They arrive at the deeper water, drop nets, and watch them sink. Laughing and winking at each other, a little later the fishing dudes start to pull the nets up – well, they try. They pull until they’re red in the face. The nets don’t move, so full they might break. Simon yells and waves at the other crew back on shore, “Get out here, now!” They finally get the nets up safely, so many fish the boats nearly sink. Simon Peter falls to his knees before Jesus. No fish, empty boats – tons of fish, sinking boats – go figure – saying this is a miracle, an understatement. All Simon can say – “Get away, Lord, I am a sinful man.” That doesn’t seem to bother Jesus at all. He’s not going away. He’s come to recruit Simon Peter for a mission – God’s. Guess who’s been caught now?
Some years ago zealous evangelicals sported bumper stickers cars that read: “I found it.” Feigning ignorance, I would ask a driver stopped at a light what it was he found. The answer of course was, “Jesus!” “Sakes alive – I didn’t know he’d gone missing.” I got some very interesting looks back.
Simon Peter, James, and John didn’t find Jesus. Jesus found them. And that’s how faith works. When one takes the leap of faith and falls into the hands of a loving God, our intellect, sound reasoning, or smarts didn’t get us there. God’s Spirit was already at work within. And that same spirit that catches Simon, and awakens him to the one sending him fishing is the same spirit you’ll experience calling your name. You and I haven’t found God. We come to see God had us all along. We just hadn’t noticed.
When we respond to God’s call, Jesus will take us to deeper places if we let him. Wonder how the story would have turned out had Simon said, “You’re crazy. No fish are here. We’re going in.” We, too, have to say “Yes” to Jesus’ invitation, just as Simon does. He awaits our response, our trust. Hearing is one thing. Doing something with what you hear is another. So be careful. Simon, James and John are so dazed and amazed, they leave everything to follow Jesus. That’s pretty darn miraculous, too.
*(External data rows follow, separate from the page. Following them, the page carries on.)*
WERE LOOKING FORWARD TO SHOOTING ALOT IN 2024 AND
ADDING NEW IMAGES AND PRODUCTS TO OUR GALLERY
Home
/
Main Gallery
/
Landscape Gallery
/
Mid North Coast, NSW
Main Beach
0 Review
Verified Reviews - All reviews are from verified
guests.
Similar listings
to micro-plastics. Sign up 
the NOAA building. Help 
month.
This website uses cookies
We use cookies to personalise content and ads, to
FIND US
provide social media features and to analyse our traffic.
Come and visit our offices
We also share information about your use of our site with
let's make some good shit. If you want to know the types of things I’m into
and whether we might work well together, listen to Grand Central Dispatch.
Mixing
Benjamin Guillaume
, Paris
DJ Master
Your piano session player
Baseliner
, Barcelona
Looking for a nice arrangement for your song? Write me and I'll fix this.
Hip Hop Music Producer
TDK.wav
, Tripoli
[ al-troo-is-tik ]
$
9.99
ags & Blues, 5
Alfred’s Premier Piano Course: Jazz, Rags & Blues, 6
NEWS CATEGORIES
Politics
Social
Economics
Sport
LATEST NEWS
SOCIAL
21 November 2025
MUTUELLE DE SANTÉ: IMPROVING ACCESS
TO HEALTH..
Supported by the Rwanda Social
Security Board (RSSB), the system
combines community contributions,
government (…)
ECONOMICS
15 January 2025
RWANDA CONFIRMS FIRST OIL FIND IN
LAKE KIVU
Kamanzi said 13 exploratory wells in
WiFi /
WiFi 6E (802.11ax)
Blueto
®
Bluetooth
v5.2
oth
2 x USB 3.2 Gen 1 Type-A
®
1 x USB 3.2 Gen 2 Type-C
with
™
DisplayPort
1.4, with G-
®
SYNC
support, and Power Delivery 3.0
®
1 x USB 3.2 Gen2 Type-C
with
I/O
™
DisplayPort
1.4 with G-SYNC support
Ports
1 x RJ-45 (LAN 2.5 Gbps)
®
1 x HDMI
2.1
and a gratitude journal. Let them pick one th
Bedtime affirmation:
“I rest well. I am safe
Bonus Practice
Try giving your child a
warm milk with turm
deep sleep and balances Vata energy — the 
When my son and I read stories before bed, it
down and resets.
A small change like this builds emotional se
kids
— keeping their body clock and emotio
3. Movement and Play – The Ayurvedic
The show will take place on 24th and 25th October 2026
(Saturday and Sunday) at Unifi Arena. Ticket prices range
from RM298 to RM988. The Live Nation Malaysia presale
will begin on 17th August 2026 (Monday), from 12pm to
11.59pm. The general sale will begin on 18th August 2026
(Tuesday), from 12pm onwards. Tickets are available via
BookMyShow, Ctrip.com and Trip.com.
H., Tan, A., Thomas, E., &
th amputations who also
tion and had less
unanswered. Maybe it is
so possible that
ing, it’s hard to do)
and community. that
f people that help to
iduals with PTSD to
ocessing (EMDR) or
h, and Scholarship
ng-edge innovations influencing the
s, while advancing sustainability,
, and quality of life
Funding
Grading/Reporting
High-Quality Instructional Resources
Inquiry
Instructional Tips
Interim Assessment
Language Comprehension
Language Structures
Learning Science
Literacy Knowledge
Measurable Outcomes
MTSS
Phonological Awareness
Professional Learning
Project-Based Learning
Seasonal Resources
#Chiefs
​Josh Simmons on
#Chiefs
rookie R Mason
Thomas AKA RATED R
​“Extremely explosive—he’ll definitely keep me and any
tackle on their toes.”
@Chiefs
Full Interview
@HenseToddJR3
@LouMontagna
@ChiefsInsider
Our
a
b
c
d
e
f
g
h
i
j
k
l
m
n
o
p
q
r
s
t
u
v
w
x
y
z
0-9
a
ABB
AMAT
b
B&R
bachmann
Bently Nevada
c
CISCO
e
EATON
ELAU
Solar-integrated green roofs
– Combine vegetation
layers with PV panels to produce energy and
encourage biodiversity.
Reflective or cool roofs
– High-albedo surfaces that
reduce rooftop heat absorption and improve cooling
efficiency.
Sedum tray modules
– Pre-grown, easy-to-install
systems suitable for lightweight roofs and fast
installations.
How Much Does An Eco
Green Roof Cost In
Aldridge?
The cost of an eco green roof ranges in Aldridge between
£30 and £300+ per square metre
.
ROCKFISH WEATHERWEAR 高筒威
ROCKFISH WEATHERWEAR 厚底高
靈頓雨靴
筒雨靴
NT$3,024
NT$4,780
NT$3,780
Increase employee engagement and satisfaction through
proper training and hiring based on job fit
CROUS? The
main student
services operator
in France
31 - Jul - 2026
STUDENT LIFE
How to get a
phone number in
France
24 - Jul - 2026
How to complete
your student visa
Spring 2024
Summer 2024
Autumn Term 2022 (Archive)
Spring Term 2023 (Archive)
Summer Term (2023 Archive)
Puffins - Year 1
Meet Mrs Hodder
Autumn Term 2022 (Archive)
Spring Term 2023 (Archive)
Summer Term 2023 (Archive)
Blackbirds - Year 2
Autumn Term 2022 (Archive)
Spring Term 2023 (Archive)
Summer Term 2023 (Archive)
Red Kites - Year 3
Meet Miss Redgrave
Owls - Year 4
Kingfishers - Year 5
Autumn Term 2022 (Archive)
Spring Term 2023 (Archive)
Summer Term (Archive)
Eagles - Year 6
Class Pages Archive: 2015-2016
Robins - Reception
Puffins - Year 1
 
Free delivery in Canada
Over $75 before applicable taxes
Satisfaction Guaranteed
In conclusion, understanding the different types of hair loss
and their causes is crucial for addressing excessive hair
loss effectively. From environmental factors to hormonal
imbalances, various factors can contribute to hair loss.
The real miracle, though, is incarnation; not just THE Incarnation of Christmas, but the incarnate, the indwelling of Jesus’ life in people like you and me. Jesus opens us to a new way of thinking, being and seeing the world – through God’s eyes. And we respond and follow, or row back to shore. When we realize we are becoming more other-concerned than self-concerned, that’s God at work. When we seek to love others first rather attract love for ourselves, that’s God at work within us. When we find we forgive and love some we haven’t wanted to – well, God’s spirit is there, reminding us of how much we God loves us, and forgives us first. When we start seeing Jesus in the eyes, the needs and cries of the poor, the hungry, homeless – God’s at work. I mean, think about it – would you ever think about loving your enemies rather than whacking them – if God wasn’t first at work in you? Of course not. It doesn’t make sense. We most likely won’t do this on our own. The divine life fills ours – incarnates. God comes to others through our flesh, blood, commitment, and love. And we will continue to hear God’s call in new ways, to new places, to new people. You have heard your name called. That’s why you are here.
Simon gave up the old ways, everything, when he realized he’d been found, and he said, “Yes!” not knowing where the journey would take him. We say “Yes,” too, turning toward God and giving all we can as vessels of God’s love and light in this world. That’s our mission at St. Paul’s.
Congratulations – we’ve been found, though God never loses us. And as we turn toward God, see the divine gaze of love falling on us, hear God’s voice within our hearts, and know God’s love, we find God’s life filling ours. Now that is truly miraculous. So, now let’s drop our nets and fishing poles, and go do some real fishing, with Jesus.